* Text section:
/---
When using the side panel, the default option available is typically only single-part PDFs, which are downloaded via ElectronPDF. If you want to download a multi-part book in the side panel, you need to enable WSExport in Preferences > Gadgets > Interface > “Add a print/export link to download pages as EPUB files using the WSExport tool.” This will add the EPUB and MOBI option to the navigation menu, so that you can directly download multi-part books. In the example below, you can see that the user can download the entire contents, since they have enabled multi-part book downloads.
Third, users can download books via links on the main page. For example, in the screenshot below, you will see that “April’s Featured Article” has a section called “Grab a download!” One can choose from four main file formats, which are specified if the user hovers over each icon. This user can click an icon, which automatically triggers a download that uses the WSExport tool.
Fourth, users can sometimes access download links at the top of text. For example, in the screenshot below, download options are presented for a text in Bengali Wikisource. Like the side panel, the user sees the file formats that are available for download, and the downloads are conducted with the WSExport tool.
#5: “Create a book”Edit
Fifth, you can create a book as an ODT and ZIM file. To do this, go to the “Create a book” link in the side panel, which will redirect you to Special:Book, also known as “Manage your book.” On this page, you can manually specify each page that you want in your book, which you will need to do repeatedly until you have specified all the pages. It should be noted that this process was designed for Wikipedia users who want to create source texts. It is not convenient for Wikisource users, so it is rarely used for Wikisource-related purposes.
The Primary Issues with Current Ebook ExportsEdit
There are many issues with the current ebook export process, which we will divide into three categories: reliability, formatting and styles, and user experience.
The WSExport tool is not consistently reliable. Users report frequent downtime and timeout issues, which prevent them from exporting books. Some of these issues have been documented in Phabricator tickets, such as T250614 and T219330#5060262. In 2019, this issue became the #4 wish in the 2019 Community Wishlist Survey. As a result, the Community Tech team launched the Ebook Export Reliability project, which aimed to improve the export experience. By the completion of the project, WSExport had 99.42% average monthly update (recorded on June 20, 2019), and downtime went from 941 minutes total (between May 1-15, 2019) to 179 minutes (between June 1-15, 2019). Further data on Wikisource reliability after the team’s changes can be found in T226136.
\---
* Supplied information:
/---
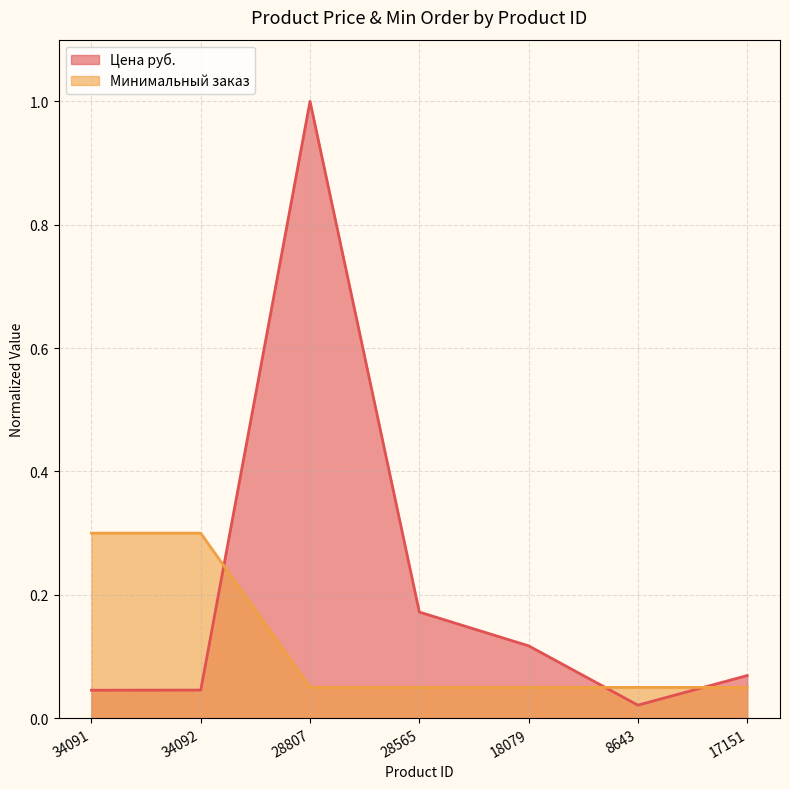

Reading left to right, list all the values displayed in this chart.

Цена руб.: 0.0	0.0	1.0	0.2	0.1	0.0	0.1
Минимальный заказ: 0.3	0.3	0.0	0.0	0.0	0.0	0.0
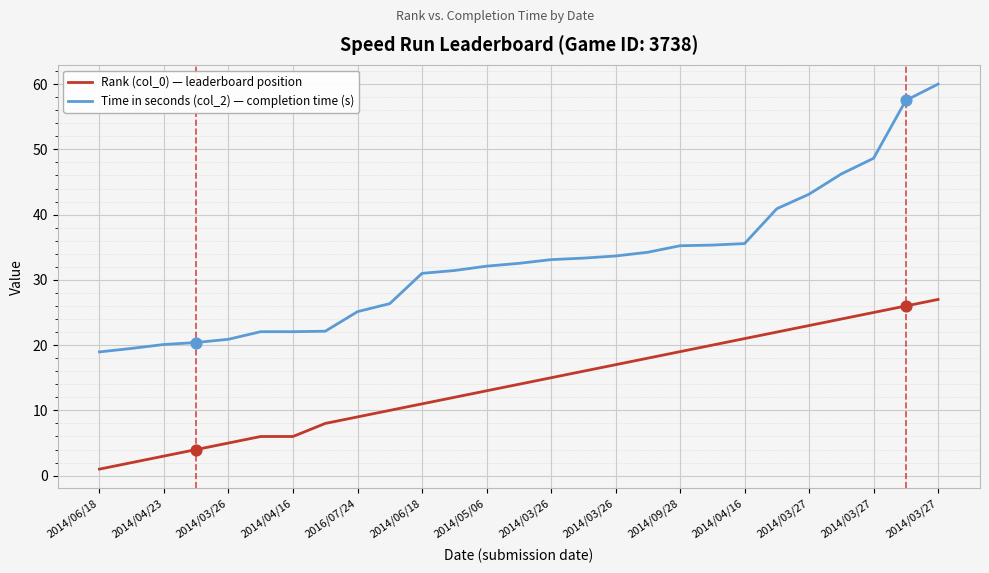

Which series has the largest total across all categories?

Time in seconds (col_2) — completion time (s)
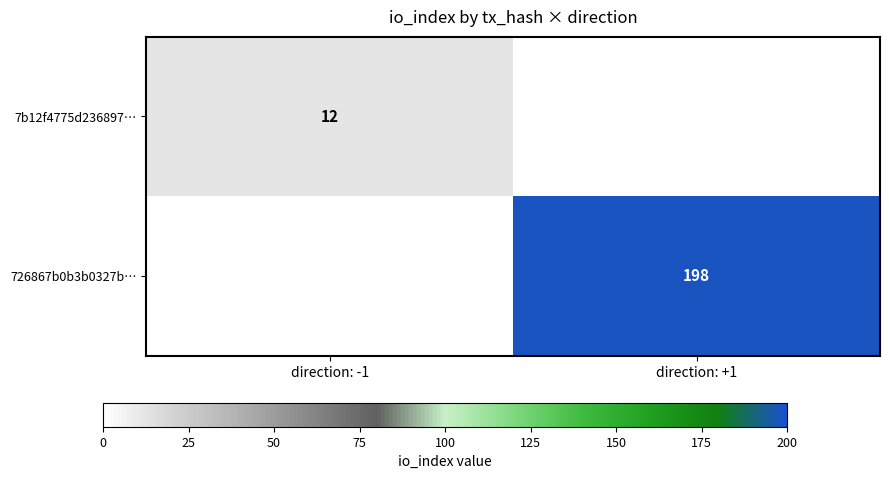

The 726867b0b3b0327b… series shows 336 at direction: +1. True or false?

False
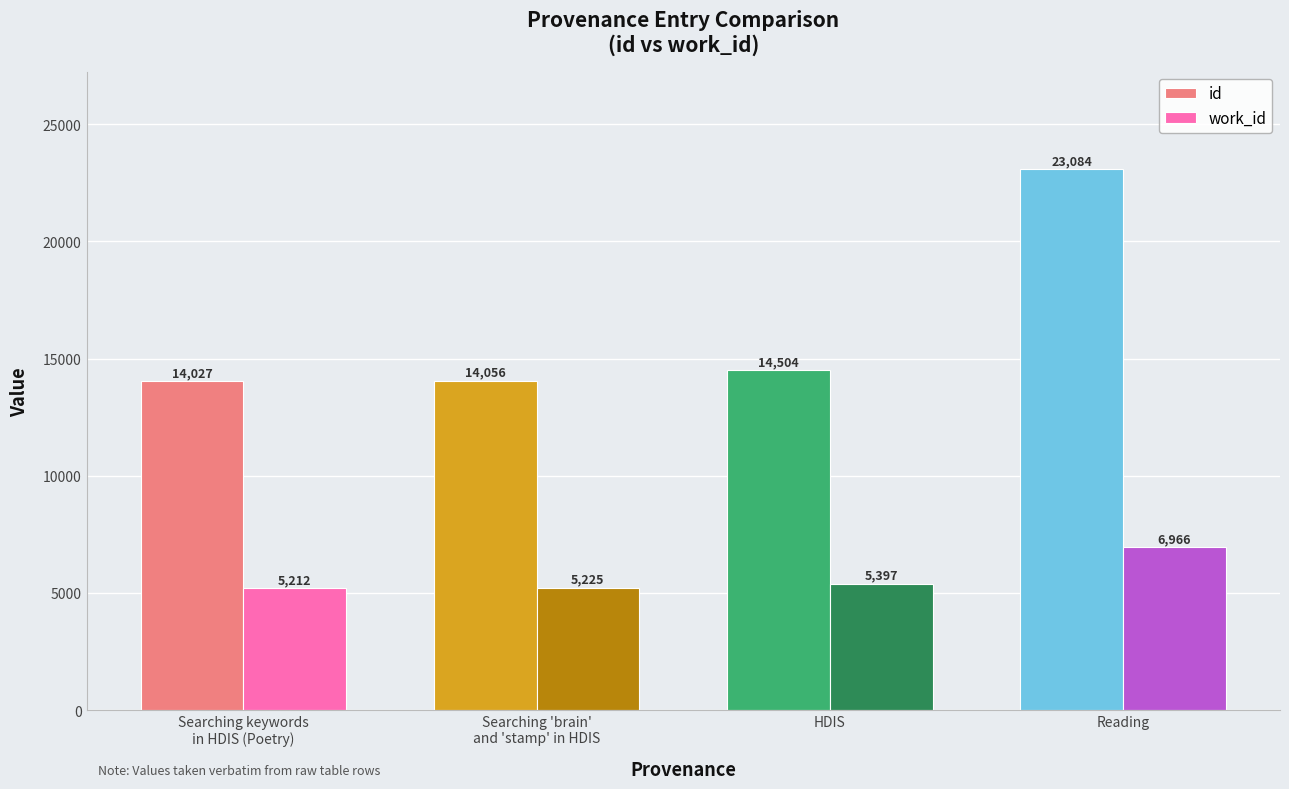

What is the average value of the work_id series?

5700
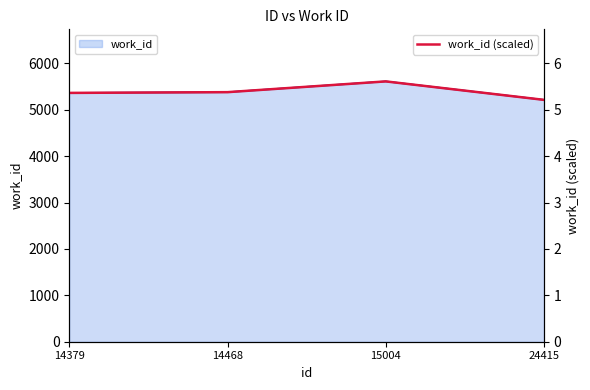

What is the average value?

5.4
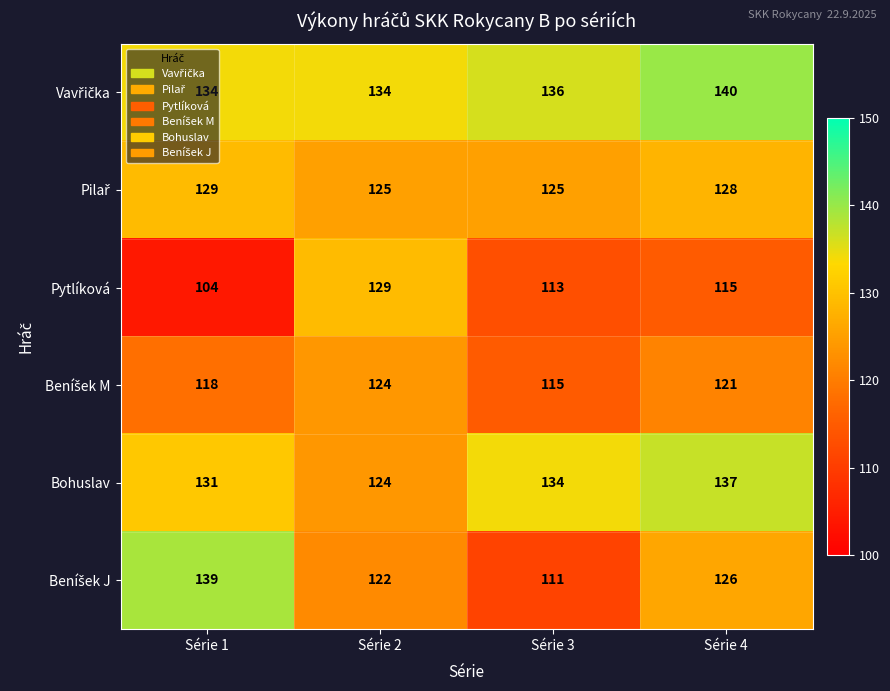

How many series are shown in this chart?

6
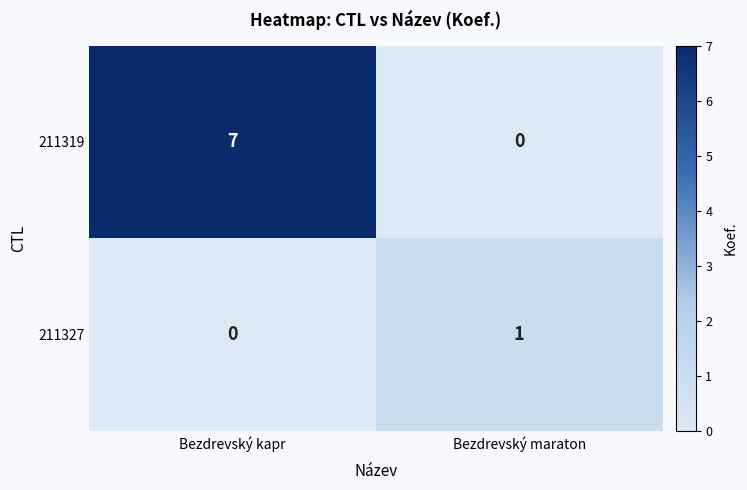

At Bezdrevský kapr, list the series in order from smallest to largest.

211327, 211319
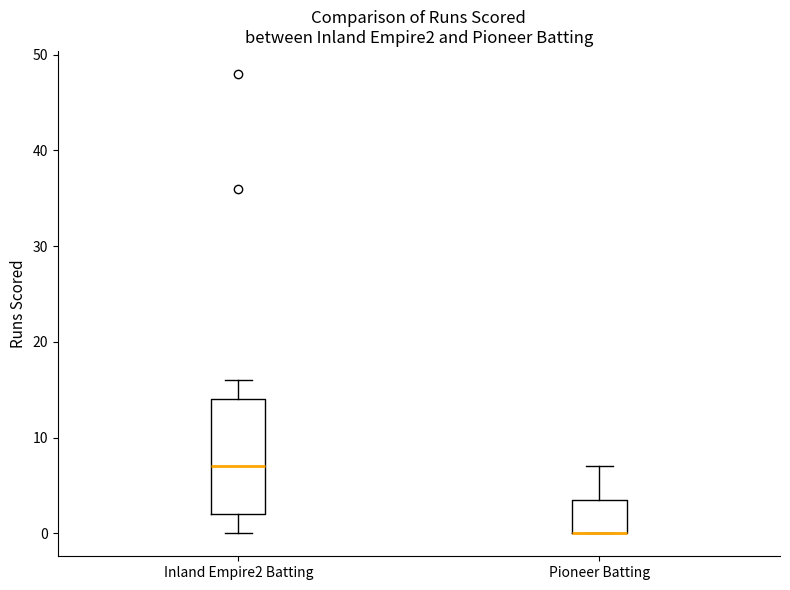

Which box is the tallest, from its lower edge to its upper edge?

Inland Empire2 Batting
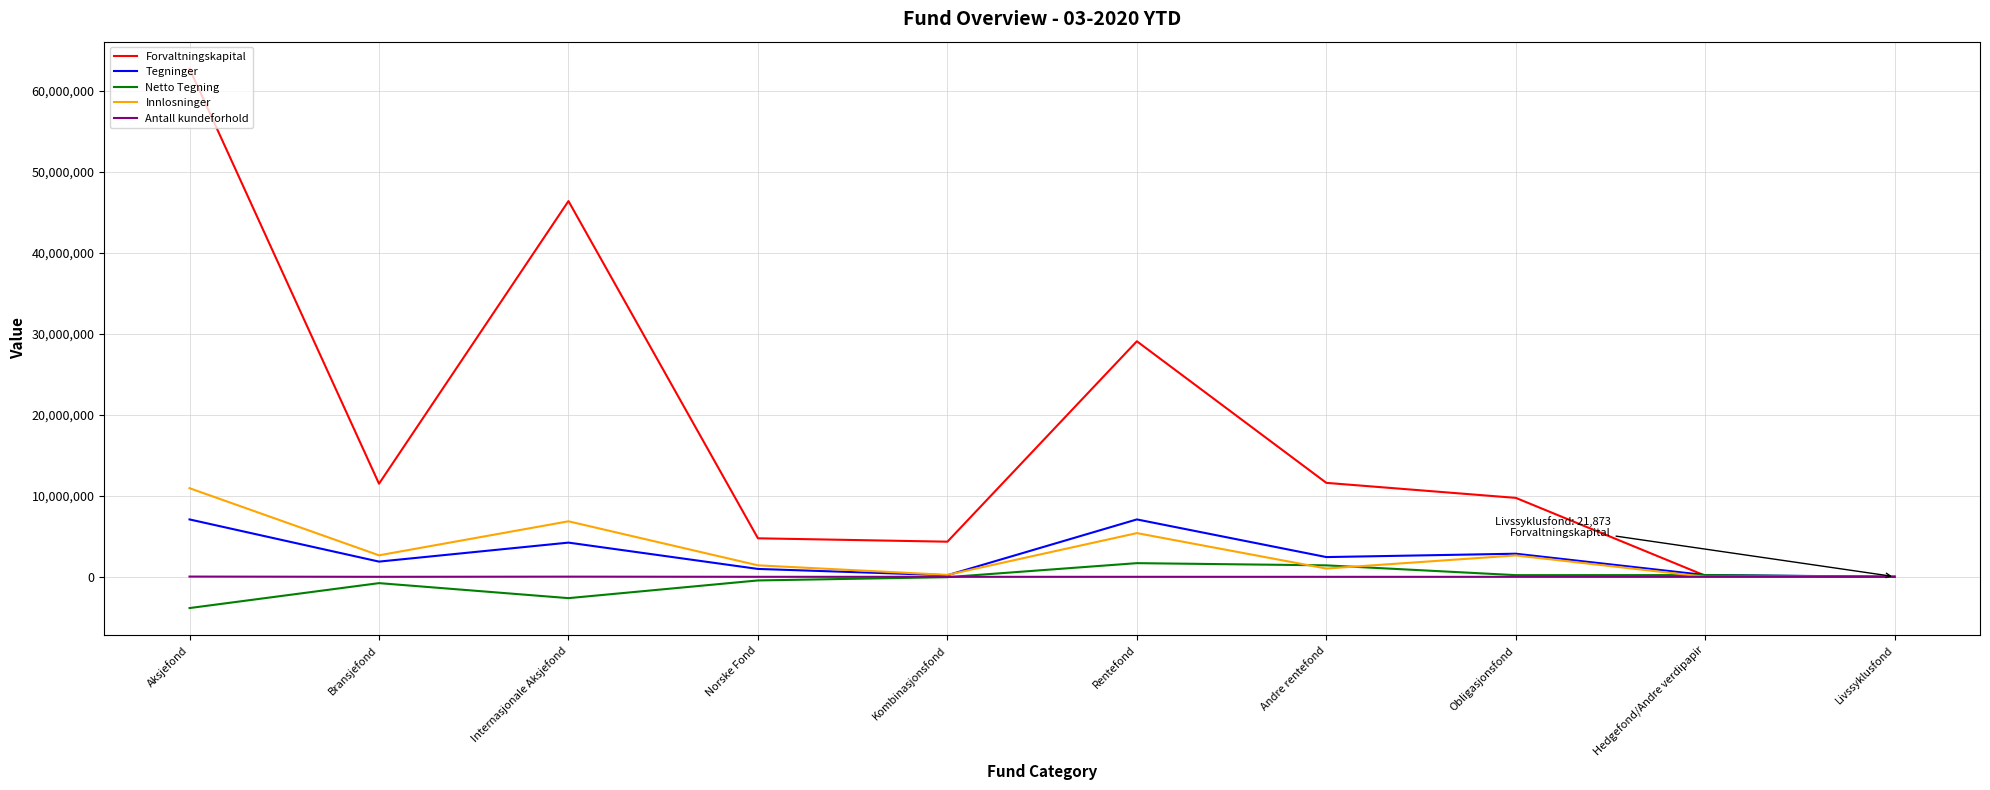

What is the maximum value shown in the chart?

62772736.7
\---
* Required tasks:
1. Answer these from the Wikisource ebook export text:
(a) Which option must be enabled in Preferences to download a multi-part book from the side panel?
(b) In which two file formats can a book be made with "Create a book"?
(c) How many minutes of downtime did WSExport have between June 1-15, 2019?
2. Write a continuation of the Wikisource ebook export text, picking up after its last sentence.
The records have nothing to do with the Wikisource ebook export text.

* Answers per task:
1.
(a) The option in Preferences > Gadgets > Interface called "Add a print/export link to download pages as EPUB files using the WSExport tool."
(b) ODT and ZIM.
(c) 179 minutes.

2.
Despite these improvements, issues persisted for the Wikisource community. Users continued to experience issues, such as those detailed Problems detected in epub generated with Wsexport, compiled by Viticulum on French Wikisource. For example, on September 30, 2019, WSExport was inoperable for about 12 hours. In total, 13 outages were reported, with many of them lasting for hours. Furthermore, recent tests conducted by the Community Tech team have identified intermittent problems when trying to download MOBI files. The timeout message currently only appears when on the WSExport page (not via download links), as well. In total, this situation can be very frustrating for Wikisource users, and they often don’t know how to respond to such issues.
Formatting & StylesEdit
Ebook exports often have formatting and style issues. These issues vary, but they may include: missing or altered text, duplicated text, poor pagination, missing table titles, incorrect capitalization, incorrect border styles, incorrect content alignment, incorrect table alignment, and incorrect table styles. In some cases, the words themselves are altered. These errors can be confusing and concerning to users. They also go against the Wikisource policy of mirroring the source text. Below, we have provided some examples of the issues we’re seeing. This isn’t an exhaustive list, but it can give some idea of common errors.
Example #1: Page split between 2 pagesEdit
In the screenshot below, you will see that the content is divided into two pages. However, in the original version in English Wikisource, it was displayed on one page.
Example #2: Fonts not renderedEdit
In the screenshots below, you will see that the files are not properly exported from Tamil Wikisource (bottom left) or Kannada Wikisource (bottom right). Rather, the text displays as rectangles. This is due to the fact that Kannada is not included in the “Include fonts” section, which creates various issues, such as the one below. Meanwhile, Tamil is included in “Include Fonts,” but there are still issues.
Example #3: Consonant conjuncts incorrectly renderedEdit
In the example below, you will see that the text is incorrectly displayed. In the original version in Bengali Wikisource, the user will see “প্রথম.” However, in the ebook export, the word is changed to “পরথম.” This particular error shows conjunct consonants, which is when two consonants are usually clustered together in a word. In these examples, the consonants are separated due to issues with font rendering. This issue occurs for users in many Indic languages.
Example #4: Incorrect text wrapEdit
In the example below, you will see that the text is wrapped around the image. However, in the original version on Bengali Wikisource, the text is displayed below the image with no text-wrap.
Example 5: Content alignment alteredEdit
In this example below, you will see that content is aligned to the left in the PDF. However, in the original text from Armenian Wikisource, the content is centered on the page.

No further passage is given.